> Records for the exercise

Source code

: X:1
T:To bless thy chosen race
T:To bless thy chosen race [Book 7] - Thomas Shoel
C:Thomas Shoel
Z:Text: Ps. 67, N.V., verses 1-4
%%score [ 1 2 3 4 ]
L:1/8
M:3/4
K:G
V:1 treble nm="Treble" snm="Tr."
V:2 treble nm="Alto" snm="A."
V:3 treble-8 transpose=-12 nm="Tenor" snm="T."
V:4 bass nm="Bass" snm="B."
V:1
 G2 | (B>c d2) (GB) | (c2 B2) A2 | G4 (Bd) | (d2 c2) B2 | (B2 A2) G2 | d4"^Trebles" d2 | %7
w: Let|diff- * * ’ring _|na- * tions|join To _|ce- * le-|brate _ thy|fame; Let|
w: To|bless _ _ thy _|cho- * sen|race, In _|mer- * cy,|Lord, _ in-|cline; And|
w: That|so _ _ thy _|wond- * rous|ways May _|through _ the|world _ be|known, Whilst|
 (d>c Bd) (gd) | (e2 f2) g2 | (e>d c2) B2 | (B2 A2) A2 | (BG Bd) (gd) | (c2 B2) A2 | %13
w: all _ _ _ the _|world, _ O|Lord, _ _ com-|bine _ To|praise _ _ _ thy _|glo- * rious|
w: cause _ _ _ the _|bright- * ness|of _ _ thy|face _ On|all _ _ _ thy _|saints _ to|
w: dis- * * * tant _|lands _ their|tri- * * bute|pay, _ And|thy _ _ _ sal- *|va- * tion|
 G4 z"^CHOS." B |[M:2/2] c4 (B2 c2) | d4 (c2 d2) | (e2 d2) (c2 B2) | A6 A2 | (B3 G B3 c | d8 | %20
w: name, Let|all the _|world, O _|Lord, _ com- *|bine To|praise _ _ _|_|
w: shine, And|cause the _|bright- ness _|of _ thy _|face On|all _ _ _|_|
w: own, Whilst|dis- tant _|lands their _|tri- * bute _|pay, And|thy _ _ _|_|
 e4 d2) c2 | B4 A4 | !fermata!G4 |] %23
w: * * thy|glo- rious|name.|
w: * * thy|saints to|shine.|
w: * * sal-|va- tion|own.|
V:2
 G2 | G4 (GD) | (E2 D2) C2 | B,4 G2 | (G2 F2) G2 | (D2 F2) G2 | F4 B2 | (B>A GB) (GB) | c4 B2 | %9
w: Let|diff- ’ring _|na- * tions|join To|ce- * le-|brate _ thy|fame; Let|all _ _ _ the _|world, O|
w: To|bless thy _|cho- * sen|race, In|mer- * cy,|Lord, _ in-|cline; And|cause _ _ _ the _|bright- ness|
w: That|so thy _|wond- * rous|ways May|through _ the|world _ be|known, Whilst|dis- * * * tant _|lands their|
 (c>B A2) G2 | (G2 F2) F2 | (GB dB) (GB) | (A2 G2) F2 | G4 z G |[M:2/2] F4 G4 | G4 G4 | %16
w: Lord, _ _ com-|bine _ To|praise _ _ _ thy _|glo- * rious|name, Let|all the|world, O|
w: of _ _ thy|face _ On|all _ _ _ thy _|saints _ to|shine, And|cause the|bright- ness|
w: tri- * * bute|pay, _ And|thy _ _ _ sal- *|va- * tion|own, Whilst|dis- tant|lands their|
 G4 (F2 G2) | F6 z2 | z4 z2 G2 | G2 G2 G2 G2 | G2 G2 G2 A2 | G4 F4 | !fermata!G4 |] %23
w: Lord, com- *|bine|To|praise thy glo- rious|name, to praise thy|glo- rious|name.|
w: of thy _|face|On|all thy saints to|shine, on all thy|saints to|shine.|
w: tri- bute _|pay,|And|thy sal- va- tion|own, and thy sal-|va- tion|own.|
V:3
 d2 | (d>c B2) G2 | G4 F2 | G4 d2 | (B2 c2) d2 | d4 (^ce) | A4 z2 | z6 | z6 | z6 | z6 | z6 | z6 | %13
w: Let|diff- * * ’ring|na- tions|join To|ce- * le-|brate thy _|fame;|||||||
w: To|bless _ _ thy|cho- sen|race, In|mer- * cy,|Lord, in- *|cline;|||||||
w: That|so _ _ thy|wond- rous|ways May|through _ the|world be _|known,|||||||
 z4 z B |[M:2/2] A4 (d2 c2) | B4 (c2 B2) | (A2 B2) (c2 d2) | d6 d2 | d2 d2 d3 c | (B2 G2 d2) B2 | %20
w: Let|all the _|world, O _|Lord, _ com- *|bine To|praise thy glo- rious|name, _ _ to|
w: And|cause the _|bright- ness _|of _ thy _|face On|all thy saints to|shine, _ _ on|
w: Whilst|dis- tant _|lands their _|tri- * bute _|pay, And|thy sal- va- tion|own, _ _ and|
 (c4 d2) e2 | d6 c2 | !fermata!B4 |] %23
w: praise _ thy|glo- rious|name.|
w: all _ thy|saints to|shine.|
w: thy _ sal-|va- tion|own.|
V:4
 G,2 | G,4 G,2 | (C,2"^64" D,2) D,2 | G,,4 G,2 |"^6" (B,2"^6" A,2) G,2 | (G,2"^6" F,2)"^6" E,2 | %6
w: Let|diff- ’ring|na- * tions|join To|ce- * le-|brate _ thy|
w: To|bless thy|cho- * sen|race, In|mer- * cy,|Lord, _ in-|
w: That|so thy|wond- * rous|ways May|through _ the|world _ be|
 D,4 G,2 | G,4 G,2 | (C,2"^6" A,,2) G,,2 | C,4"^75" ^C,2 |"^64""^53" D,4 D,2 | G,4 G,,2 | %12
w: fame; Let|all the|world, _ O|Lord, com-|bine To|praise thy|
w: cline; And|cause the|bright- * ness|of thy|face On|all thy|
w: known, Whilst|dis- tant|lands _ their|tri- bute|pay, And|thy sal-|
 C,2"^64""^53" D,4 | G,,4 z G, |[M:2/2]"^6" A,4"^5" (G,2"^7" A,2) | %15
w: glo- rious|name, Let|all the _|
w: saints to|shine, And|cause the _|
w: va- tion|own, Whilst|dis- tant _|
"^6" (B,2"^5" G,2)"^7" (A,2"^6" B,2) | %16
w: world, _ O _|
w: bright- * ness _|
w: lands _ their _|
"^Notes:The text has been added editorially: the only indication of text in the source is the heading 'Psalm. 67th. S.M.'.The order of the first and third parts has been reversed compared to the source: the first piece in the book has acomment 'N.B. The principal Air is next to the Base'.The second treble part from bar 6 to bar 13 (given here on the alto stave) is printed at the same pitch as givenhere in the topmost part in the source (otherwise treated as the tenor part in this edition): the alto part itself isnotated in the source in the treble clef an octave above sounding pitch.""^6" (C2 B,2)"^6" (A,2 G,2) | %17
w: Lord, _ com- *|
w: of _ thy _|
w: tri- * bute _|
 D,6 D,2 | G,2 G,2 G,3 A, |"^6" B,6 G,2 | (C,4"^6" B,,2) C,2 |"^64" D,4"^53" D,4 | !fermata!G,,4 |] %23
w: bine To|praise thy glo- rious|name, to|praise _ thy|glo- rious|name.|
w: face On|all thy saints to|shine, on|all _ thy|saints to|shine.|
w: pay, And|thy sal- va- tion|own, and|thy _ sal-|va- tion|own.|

> Request
Using the entries above, extract exactly the span from the line with "w: Let|diff- ’ring|na- *" to the line with "D,4 | G,,4 z", both lines included; leave out everything else.

> Expected output
w: Let|diff- ’ring|na- * tions|join To|ce- * le-|brate _ thy|
w: To|bless thy|cho- * sen|race, In|mer- * cy,|Lord, _ in-|
w: That|so thy|wond- * rous|ways May|through _ the|world _ be|
 D,4 G,2 | G,4 G,2 | (C,2"^6" A,,2) G,,2 | C,4"^75" ^C,2 |"^64""^53" D,4 D,2 | G,4 G,,2 | %12
w: fame; Let|all the|world, _ O|Lord, com-|bine To|praise thy|
w: cline; And|cause the|bright- * ness|of thy|face On|all thy|
w: known, Whilst|dis- tant|lands _ their|tri- bute|pay, And|thy sal-|
 C,2"^64""^53" D,4 | G,,4 z G, |[M:2/2]"^6" A,4"^5" (G,2"^7" A,2) | %15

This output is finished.